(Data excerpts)
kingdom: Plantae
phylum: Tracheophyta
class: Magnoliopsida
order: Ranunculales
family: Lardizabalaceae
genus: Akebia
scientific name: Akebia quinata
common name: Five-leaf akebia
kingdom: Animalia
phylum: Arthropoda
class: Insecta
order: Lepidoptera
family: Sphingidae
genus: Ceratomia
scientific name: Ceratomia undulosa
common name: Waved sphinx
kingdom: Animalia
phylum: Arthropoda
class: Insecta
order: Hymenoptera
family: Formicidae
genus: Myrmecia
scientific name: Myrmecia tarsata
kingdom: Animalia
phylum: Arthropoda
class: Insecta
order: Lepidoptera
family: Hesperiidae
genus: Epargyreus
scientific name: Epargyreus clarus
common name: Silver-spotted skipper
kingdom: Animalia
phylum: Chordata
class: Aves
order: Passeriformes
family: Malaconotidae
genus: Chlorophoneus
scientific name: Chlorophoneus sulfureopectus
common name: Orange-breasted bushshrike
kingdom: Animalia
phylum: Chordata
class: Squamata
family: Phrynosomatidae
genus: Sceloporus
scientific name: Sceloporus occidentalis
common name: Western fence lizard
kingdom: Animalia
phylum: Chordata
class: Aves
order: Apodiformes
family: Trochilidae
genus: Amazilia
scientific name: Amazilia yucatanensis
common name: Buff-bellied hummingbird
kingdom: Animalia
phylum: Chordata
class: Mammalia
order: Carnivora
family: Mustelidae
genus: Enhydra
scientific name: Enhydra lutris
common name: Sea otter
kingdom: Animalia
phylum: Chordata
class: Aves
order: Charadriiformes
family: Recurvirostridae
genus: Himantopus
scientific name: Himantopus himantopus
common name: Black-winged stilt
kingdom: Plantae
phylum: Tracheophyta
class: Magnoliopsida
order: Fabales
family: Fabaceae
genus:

§ EXERCISE AIM
Reproduce all of the material above line by line, with no changes to any wording or punctuation.

§ COMPLETE RESPONSE
kingdom: Plantae
phylum: Tracheophyta
class: Magnoliopsida
order: Ranunculales
family: Lardizabalaceae
genus: Akebia
scientific name: Akebia quinata
common name: Five-leaf akebia
kingdom: Animalia
phylum: Arthropoda
class: Insecta
order: Lepidoptera
family: Sphingidae
genus: Ceratomia
scientific name: Ceratomia undulosa
common name: Waved sphinx
kingdom: Animalia
phylum: Arthropoda
class: Insecta
order: Hymenoptera
family: Formicidae
genus: Myrmecia
scientific name: Myrmecia tarsata
kingdom: Animalia
phylum: Arthropoda
class: Insecta
order: Lepidoptera
family: Hesperiidae
genus: Epargyreus
scientific name: Epargyreus clarus
common name: Silver-spotted skipper
kingdom: Animalia
phylum: Chordata
class: Aves
order: Passeriformes
family: Malaconotidae
genus: Chlorophoneus
scientific name: Chlorophoneus sulfureopectus
common name: Orange-breasted bushshrike
kingdom: Animalia
phylum: Chordata
class: Squamata
family: Phrynosomatidae
genus: Sceloporus
scientific name: Sceloporus occidentalis
common name: Western fence lizard
kingdom: Animalia
phylum: Chordata
class: Aves
order: Apodiformes
family: Trochilidae
genus: Amazilia
scientific name: Amazilia yucatanensis
common name: Buff-bellied hummingbird
kingdom: Animalia
phylum: Chordata
class: Mammalia
order: Carnivora
family: Mustelidae
genus: Enhydra
scientific name: Enhydra lutris
common name: Sea otter
kingdom: Animalia
phylum: Chordata
class: Aves
order: Charadriiformes
family: Recurvirostridae
genus: Himantopus
scientific name: Himantopus himantopus
common name: Black-winged stilt
kingdom: Plantae
phylum: Tracheophyta
class: Magnoliopsida
order: Fabales
family: Fabaceae
genus:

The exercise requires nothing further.